» Revision tracking records:
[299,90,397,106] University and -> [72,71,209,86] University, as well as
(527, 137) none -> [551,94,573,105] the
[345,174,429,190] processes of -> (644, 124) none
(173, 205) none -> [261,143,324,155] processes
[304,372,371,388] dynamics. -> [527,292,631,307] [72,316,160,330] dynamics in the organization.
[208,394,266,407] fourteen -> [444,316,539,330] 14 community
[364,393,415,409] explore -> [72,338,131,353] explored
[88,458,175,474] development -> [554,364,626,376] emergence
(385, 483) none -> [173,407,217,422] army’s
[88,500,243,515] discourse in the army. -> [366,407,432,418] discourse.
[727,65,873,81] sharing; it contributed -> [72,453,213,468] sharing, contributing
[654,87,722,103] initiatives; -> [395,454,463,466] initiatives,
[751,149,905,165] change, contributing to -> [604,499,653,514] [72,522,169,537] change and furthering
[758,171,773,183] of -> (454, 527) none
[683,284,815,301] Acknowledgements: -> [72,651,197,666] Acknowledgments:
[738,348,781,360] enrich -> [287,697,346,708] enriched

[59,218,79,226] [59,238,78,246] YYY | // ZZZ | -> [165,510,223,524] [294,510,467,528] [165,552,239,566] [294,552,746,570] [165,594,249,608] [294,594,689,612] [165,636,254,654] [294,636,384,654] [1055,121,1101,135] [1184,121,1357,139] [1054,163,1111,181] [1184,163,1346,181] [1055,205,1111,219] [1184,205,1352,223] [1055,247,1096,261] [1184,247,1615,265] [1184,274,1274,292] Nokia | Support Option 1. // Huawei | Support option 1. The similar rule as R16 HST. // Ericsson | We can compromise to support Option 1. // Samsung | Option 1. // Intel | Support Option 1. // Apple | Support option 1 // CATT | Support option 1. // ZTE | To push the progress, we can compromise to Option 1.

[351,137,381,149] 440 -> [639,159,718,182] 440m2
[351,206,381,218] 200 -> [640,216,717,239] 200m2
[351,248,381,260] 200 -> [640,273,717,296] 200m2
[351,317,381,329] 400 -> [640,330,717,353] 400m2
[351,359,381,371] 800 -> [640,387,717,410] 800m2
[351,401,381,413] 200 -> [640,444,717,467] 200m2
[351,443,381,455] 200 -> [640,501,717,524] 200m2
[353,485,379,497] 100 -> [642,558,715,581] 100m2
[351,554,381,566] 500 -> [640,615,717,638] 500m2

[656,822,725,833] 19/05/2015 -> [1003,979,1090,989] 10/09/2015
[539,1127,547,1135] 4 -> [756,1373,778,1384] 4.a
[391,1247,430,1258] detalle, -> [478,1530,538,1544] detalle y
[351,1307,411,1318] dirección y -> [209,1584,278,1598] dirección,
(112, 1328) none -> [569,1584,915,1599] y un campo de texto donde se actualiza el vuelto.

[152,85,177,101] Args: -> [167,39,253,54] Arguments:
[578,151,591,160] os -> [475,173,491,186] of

» Directive:
Taking the records from the top, repeat each line exactly until you have repeated the line that contains "(385, 483) none -> [173,407,217,422] army’s".

» Written response:
[299,90,397,106] University and -> [72,71,209,86] University, as well as
(527, 137) none -> [551,94,573,105] the
[345,174,429,190] processes of -> (644, 124) none
(173, 205) none -> [261,143,324,155] processes
[304,372,371,388] dynamics. -> [527,292,631,307] [72,316,160,330] dynamics in the organization.
[208,394,266,407] fourteen -> [444,316,539,330] 14 community
[364,393,415,409] explore -> [72,338,131,353] explored
[88,458,175,474] development -> [554,364,626,376] emergence
(385, 483) none -> [173,407,217,422] army’s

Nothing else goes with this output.